Copa Holdings, S.A. (NYSE: CPA) today announced the pricing of its offering of $350,000,000 aggregate principal amount of 4.50% convertible senior notes due 2025 (the “notes”) in a private offering to qualified institutional buyers pursuant to Rule 144A under the Securities Act of 1933, as amended (the “Securities Act”). The issuance and sale of the notes is scheduled to settle on April 30, 2020, subject to customary closing conditions. Copa also granted the initial purchasers of the notes an option to purchase, for settlement within a period of 13 days from, and including, the date notes are first issued, up to an additional $52,500,000 principal amount of notes.
The notes will be senior, unsecured obligations of Copa and will accrue interest at a rate of 4.50% per annum, payable semi-annually in arrears on April 15 and October 15 of each year, beginning on October 15, 2020. The notes will mature on April 15, 2025, unless earlier repurchased, redeemed or converted. Before October 15, 2024, noteholders will have the right to convert their notes only upon the occurrence of certain events. From and after October 15, 2024, noteholders may convert their notes at any time at their election until the close of business on the second scheduled trading day immediately before the maturity date. Copa will settle conversions by paying or delivering, as applicable, cash, shares of its Class A common stock or a combination of cash and shares of its Class A common stock, at Copa’s election. The initial conversion rate is 19.3564 shares of Class A common stock per $1,000 principal amount of notes, which represents an initial conversion price of approximately $51.66 per share of Class A common stock. The initial conversion price represents a premium of approximately 25% over the last reported sale of $41.33 per share of Copa’s Class A common stock on April 27, 2020. The conversion rate and conversion price will be subject to adjustment upon the occurrence of certain events.

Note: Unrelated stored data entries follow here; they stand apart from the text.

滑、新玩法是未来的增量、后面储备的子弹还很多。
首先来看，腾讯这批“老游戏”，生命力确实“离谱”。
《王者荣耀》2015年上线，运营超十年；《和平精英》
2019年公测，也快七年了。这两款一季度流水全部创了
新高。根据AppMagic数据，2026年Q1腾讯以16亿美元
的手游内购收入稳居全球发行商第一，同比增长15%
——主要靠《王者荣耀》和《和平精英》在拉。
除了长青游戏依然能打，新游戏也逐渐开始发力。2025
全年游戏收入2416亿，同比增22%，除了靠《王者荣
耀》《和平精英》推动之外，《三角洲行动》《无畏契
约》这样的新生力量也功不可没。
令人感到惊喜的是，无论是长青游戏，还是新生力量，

The notes will be redeemable, in whole or in part, for cash at Copa’s option at any time, and from time to time, on or after April 17, 2023 and on or before the 40th scheduled trading day immediately before the maturity date, but only if the last reported sale price per share of Copa’s Class A common stock exceeds 130% of the conversion price for a specified period of time. In addition, the notes will be redeemable, in whole and not in part, at Copa’s option in connection with certain changes in tax law at any time. The redemption price will be equal to the principal amount of the notes to be redeemed, plus accrued and unpaid interest, if any, to, but excluding, the redemption date, plus a make-whole premium.
If a “fundamental change” (as defined in the indenture for the notes) occurs, then noteholders may require Copa to repurchase their notes for cash. The repurchase price will be equal to the principal amount of the notes to be repurchased, plus accrued and unpaid interest, if any, to, but excluding, the applicable repurchase date.
Copa estimates that the net proceeds from the offering will be approximately $342.9 million (or approximately $394.4 million if the initial purchasers fully exercise their option to purchase additional notes), after deducting the initial purchasers’ discounts and commissions and estimated offering expenses. Copa intends to use the net proceeds from the offering for general corporate purposes.
The offer and sale of the notes and any shares of Class A common stock issuable upon conversion of the notes have not been, and will not be, registered under the Securities Act or any other securities laws, and the notes and any such shares cannot be offered or sold except pursuant to an exemption from, or in a transaction not subject to, the registration requirements of the Securities Act and any other applicable securities laws. This press release does not constitute an offer to sell, or the solicitation of an offer to buy, the notes or any shares of Class A common stock issuable upon conversion of the notes, nor will there be any sale of the notes or any such shares, in any state or other jurisdiction in which such offer, sale or solicitation would be unlawful.